Your instructions: Could you repeat the lines of the records starting at the one containing "kingdom: Plantae" and ending at the one containing "common name: Black crowberry", swapping "common name" for "vernacular name" and leaving everything else as it is?
Dataset start
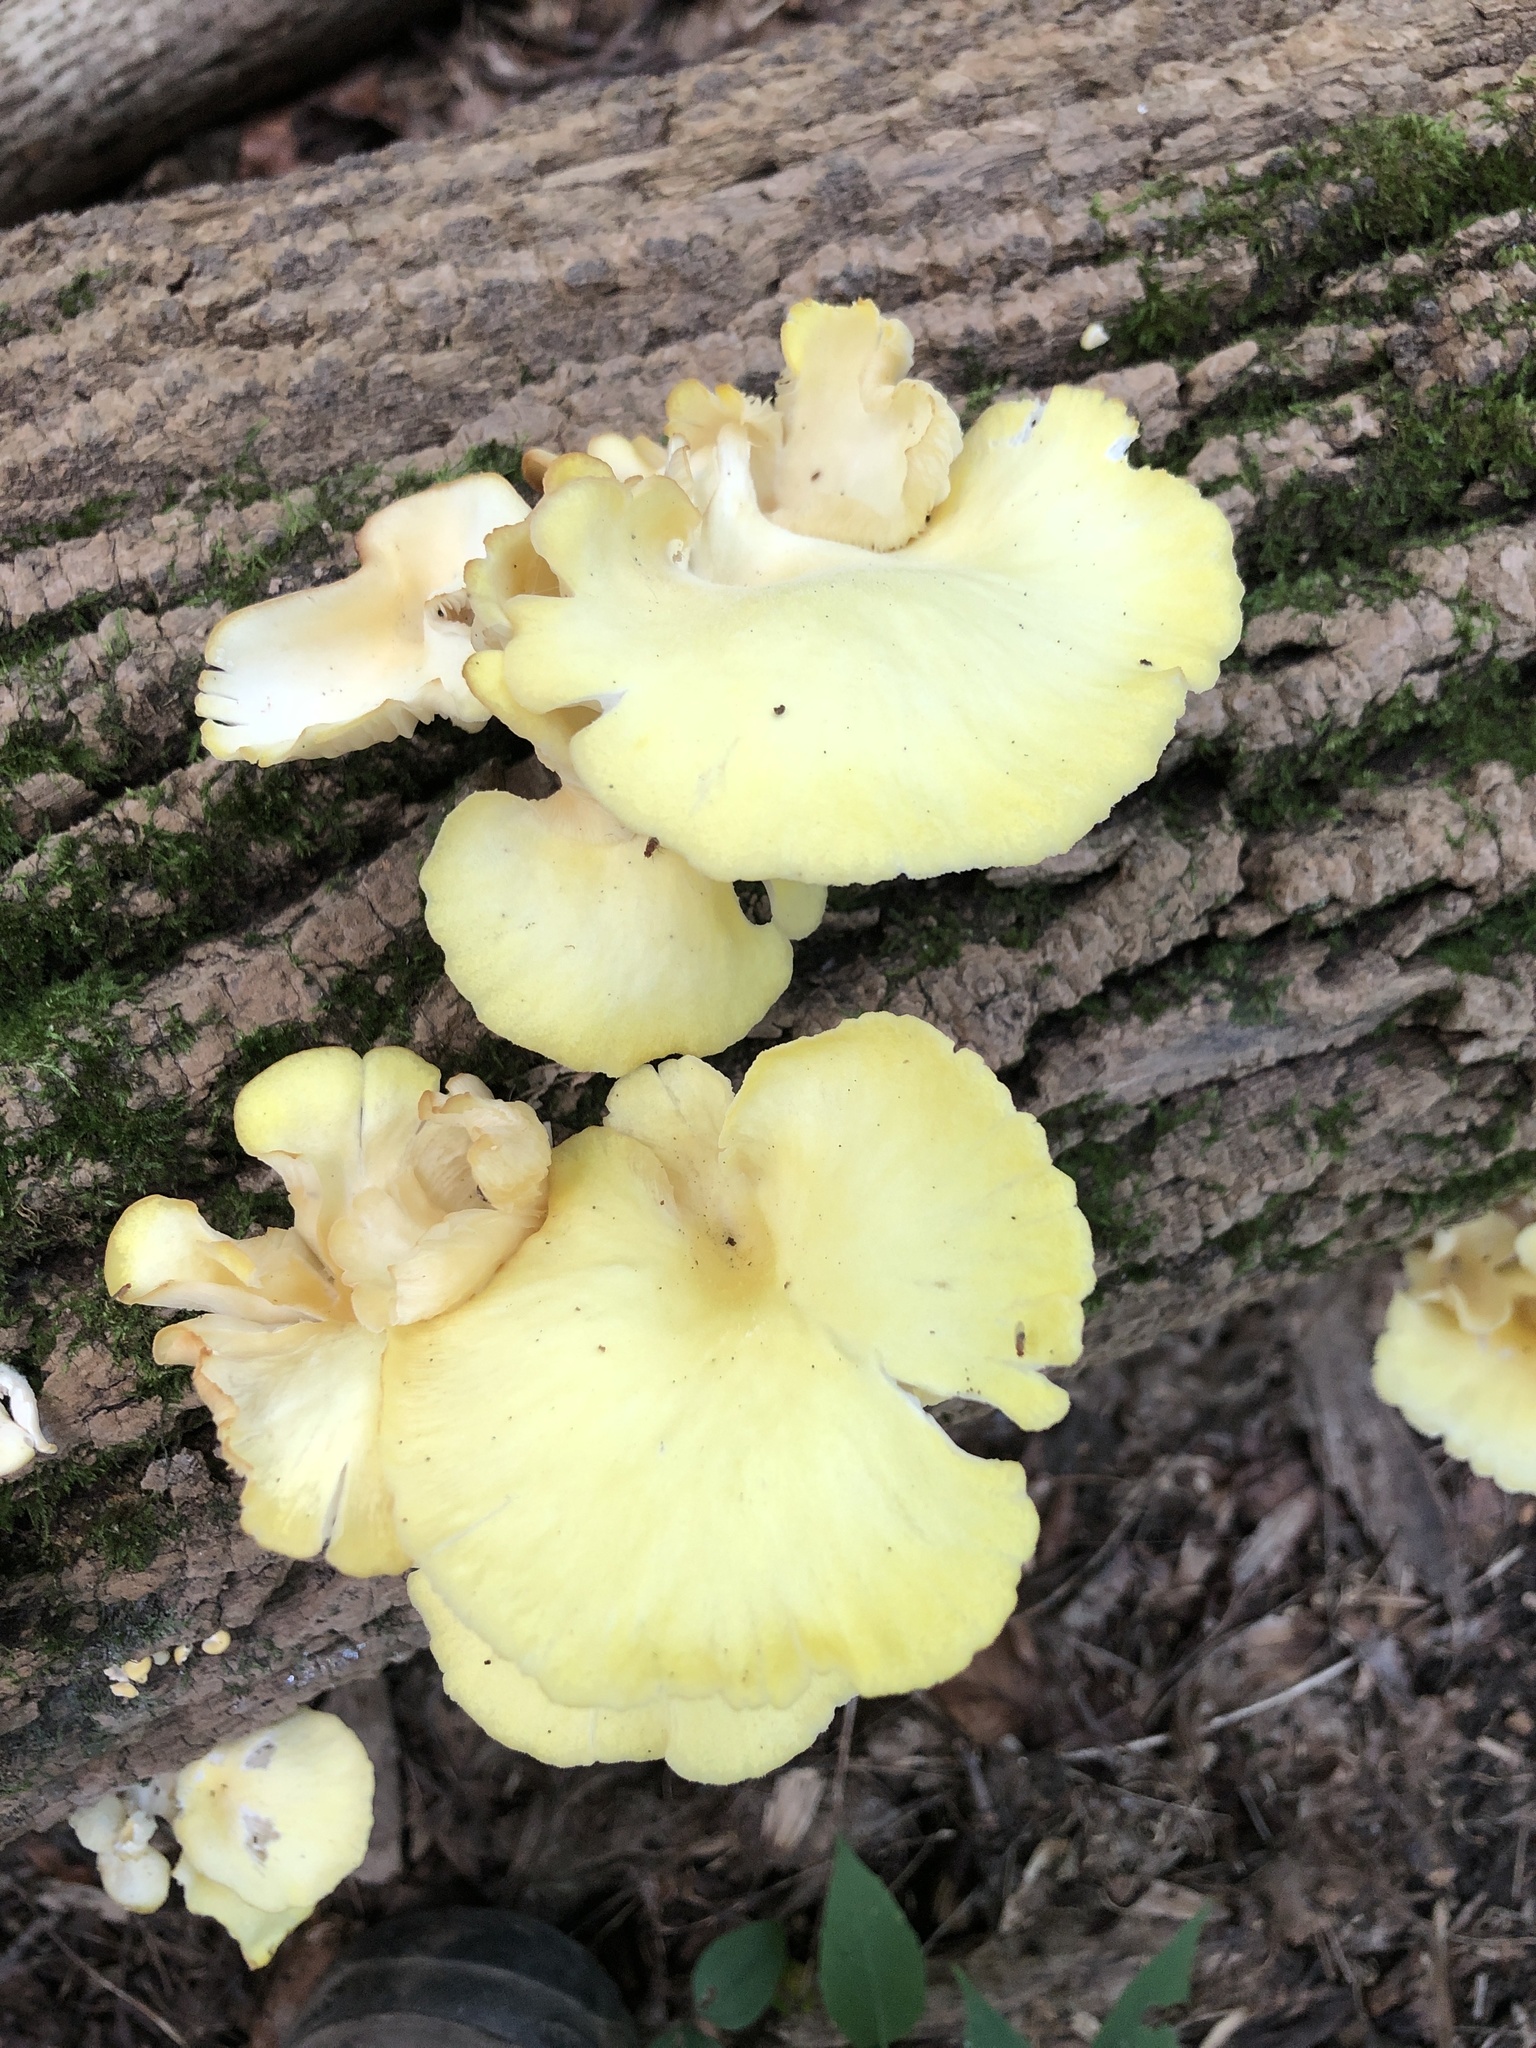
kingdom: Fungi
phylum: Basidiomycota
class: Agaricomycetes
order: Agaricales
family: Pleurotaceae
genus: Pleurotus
Dataset end
Dataset start
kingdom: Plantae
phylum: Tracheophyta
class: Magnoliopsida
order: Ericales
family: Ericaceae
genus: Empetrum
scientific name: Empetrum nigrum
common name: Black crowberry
Dataset end
Answer to the problem:
kingdom: Plantae
phylum: Tracheophyta
class: Magnoliopsida
order: Ericales
family: Ericaceae
genus: Empetrum
scientific name: Empetrum nigrum
vernacular name: Black crowberry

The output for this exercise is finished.